Friday, 19th April 2024
To guardian.ng
Search

Igali laments poor funding, as NWF unveils Team Nigeria’s wrestlers

By Kanayo Umeh
01 August 2016   |   3:00 am
The Nigerian Wrestling Federation (NWF) President, Daniel Igali, has lamented that paucity of funds would force seven athletes selected to represent the country at the Rio 2016 Olympics to travel for the games without training partners.
The Team Nigeria wrestling squad.

The Team Nigeria wrestling squad.

• Athletes depart today without training partners

The Nigerian Wrestling Federation (NWF) President, Daniel Igali, has lamented that paucity of funds would force seven athletes selected to represent the country at the Rio 2016 Olympics to travel for the games without training partners.

The NWF at the weekend in Abuja unveiled the country’s Olympics wrestling team, comprising five women and two men.

Speaking at the ceremony, which also served as the send-forth gathering for the wrestlers, Igali, described the athletes as the best Nigeria has ever produced going to the Olympics.

Igali lamented that with just six days to the Olympics, the NWF was yet to make any arrangement for training partners to accompany the team to the Olympics, saying that the federation would need over N15m to take the training partners to the games.

“As I talk to you, we don’t have fund to take training partners to Rio and these athletes cannot train by themselves.

“In wrestling and some elite sports, very little things can ruin years of training; these athletes are going to Rio on August 1 and the first person is going to compete on August 16, that means that we have about 15 days to train in Rio before they compete. There is a need for them to go with their training partners. If they don’t go with their training partners, and their outcomes doesn’t go the way it should, nobody should be blamed.”

He added that the wrestlers, including Mercy Genesis, Odunayo Adekuoroye, Aminat Adeniyi, Blessing Oborududu and Hannah Reuben (women), as well as Amas Daniel and Soso Tamara (men), have the potential of winning medals for the country in Rio.

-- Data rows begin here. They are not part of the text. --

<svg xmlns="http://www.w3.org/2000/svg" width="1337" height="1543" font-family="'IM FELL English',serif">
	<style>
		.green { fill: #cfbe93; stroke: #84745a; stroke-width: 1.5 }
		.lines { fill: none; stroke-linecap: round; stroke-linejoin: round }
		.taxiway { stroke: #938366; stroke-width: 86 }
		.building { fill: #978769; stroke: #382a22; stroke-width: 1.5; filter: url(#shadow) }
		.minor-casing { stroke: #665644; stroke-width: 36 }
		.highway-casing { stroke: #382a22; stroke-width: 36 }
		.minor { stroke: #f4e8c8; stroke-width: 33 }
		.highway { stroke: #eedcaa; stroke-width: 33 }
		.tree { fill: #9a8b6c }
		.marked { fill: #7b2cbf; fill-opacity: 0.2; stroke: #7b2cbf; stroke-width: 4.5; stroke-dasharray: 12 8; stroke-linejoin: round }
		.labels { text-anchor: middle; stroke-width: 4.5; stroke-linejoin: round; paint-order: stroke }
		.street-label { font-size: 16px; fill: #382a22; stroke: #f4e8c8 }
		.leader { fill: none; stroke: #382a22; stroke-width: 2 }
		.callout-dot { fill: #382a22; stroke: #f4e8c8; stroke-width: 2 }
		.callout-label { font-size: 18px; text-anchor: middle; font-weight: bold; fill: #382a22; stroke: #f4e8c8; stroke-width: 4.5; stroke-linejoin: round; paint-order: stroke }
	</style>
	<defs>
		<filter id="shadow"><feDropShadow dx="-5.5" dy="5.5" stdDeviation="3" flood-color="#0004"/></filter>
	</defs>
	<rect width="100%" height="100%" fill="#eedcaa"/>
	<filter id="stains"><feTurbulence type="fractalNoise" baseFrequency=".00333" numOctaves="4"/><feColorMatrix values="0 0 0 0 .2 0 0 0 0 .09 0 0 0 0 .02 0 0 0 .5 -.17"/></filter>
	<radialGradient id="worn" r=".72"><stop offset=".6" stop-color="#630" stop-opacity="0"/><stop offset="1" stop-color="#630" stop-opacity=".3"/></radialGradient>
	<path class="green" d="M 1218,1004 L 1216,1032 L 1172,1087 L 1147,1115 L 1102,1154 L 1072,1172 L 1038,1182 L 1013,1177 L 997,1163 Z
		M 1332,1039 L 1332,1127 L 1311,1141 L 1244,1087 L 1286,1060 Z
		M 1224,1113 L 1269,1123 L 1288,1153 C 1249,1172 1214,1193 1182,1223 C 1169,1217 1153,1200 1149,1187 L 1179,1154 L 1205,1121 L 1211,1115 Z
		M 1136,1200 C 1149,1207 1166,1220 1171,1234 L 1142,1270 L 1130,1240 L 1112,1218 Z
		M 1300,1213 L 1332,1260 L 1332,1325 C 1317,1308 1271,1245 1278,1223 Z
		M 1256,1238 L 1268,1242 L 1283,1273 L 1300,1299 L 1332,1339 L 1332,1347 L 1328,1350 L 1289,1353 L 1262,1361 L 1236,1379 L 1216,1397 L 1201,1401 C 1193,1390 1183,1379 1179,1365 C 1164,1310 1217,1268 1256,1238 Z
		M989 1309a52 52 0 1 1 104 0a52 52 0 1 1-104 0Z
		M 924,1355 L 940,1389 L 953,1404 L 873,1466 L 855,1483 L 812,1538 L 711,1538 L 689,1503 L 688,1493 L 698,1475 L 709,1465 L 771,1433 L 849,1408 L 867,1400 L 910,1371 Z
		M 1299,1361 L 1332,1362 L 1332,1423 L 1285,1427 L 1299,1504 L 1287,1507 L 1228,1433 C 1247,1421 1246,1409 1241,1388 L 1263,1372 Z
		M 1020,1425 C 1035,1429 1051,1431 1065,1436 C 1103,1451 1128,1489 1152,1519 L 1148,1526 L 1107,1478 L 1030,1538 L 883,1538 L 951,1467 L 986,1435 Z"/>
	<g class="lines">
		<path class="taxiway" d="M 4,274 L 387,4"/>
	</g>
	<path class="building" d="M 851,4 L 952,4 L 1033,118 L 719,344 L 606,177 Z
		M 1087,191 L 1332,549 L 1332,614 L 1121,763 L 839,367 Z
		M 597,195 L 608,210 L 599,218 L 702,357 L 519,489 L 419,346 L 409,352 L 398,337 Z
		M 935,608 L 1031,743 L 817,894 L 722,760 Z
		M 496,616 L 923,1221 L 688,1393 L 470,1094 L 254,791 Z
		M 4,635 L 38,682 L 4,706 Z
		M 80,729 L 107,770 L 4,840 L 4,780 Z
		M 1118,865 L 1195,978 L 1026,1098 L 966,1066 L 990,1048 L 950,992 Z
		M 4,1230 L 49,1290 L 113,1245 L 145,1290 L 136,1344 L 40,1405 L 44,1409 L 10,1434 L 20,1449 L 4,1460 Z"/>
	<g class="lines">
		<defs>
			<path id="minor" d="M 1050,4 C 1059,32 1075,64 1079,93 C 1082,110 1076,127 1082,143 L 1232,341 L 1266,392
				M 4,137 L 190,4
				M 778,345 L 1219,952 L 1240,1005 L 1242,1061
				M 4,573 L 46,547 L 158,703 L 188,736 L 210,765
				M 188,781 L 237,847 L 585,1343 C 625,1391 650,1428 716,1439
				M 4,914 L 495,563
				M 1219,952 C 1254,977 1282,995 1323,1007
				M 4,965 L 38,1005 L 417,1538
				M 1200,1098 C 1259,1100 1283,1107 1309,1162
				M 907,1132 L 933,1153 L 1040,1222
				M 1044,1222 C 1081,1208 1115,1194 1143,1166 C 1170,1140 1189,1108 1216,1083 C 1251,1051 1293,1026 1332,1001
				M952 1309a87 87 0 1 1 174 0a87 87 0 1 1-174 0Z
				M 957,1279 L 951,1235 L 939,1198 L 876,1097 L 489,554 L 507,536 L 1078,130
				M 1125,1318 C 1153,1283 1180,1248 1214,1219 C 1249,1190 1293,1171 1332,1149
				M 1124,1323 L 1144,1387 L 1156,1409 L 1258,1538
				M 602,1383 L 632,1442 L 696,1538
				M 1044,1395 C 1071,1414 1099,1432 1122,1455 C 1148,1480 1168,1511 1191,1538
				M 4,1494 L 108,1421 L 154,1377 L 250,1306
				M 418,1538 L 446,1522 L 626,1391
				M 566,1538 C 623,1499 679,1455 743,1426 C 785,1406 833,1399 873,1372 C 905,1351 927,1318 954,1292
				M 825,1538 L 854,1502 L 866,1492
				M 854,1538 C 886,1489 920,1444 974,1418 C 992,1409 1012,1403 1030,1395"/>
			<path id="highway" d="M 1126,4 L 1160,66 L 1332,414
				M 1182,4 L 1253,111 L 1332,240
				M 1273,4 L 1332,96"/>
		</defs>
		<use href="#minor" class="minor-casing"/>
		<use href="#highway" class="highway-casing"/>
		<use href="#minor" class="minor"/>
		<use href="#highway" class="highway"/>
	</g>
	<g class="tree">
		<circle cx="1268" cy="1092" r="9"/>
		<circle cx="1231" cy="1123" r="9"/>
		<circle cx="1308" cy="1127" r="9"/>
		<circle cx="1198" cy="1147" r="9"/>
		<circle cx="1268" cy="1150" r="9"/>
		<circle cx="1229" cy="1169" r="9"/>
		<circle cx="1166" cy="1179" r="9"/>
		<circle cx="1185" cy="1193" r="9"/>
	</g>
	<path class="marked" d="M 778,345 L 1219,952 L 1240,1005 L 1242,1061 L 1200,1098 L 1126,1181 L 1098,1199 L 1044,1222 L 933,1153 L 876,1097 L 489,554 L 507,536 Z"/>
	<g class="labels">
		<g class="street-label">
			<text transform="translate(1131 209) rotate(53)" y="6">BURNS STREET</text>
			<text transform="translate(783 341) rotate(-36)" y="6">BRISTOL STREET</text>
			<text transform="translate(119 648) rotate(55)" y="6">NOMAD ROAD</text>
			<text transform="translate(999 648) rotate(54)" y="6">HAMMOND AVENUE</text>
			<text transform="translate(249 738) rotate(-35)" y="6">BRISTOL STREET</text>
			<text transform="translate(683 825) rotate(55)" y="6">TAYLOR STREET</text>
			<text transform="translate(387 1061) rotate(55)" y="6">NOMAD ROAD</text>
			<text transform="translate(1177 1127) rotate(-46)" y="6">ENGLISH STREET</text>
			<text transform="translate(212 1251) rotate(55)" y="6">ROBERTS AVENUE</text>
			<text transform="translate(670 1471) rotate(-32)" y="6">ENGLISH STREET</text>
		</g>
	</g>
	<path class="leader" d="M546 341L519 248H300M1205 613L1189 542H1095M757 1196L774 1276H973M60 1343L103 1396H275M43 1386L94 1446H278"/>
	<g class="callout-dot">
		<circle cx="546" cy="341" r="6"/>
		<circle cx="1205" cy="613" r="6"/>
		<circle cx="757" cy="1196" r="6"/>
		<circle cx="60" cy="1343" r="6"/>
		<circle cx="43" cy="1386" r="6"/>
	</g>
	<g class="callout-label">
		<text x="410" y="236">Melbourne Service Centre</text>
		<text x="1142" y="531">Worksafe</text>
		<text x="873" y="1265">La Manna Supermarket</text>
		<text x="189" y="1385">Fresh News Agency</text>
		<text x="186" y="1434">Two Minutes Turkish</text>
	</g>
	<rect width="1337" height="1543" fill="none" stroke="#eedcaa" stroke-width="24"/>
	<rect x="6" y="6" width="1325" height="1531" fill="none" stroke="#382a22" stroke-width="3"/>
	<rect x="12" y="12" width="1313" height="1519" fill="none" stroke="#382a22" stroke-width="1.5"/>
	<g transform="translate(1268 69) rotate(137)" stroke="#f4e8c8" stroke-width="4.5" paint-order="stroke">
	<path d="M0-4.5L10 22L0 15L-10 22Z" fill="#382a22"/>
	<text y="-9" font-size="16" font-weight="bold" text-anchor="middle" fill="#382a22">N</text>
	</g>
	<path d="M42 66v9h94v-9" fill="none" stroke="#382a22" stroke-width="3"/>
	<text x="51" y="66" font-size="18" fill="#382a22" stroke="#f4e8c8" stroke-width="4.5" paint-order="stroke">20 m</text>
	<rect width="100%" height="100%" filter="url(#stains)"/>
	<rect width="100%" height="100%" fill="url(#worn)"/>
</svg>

“On Monday, the team would be going to Rio. There is one thing that we require from these athletes in Rio, and that thing is to give their 100 per cent effort… that is what the NWF is asking from each of theses athletes on the mats.

“They all know that if you leave the mat and you know that you could have been a bit better, you have not only cheated yourself, but your own country. We have trained some odd thousand hours because of this Olympics and we have done all that just to go and wrestle for minutes,” he said.

Speaking further, Igali, a Sydney 2000 Olympic gold medallist with Canada, said the unveiling was to further motivate the athletes, who have been committed to their fatherland through the sport.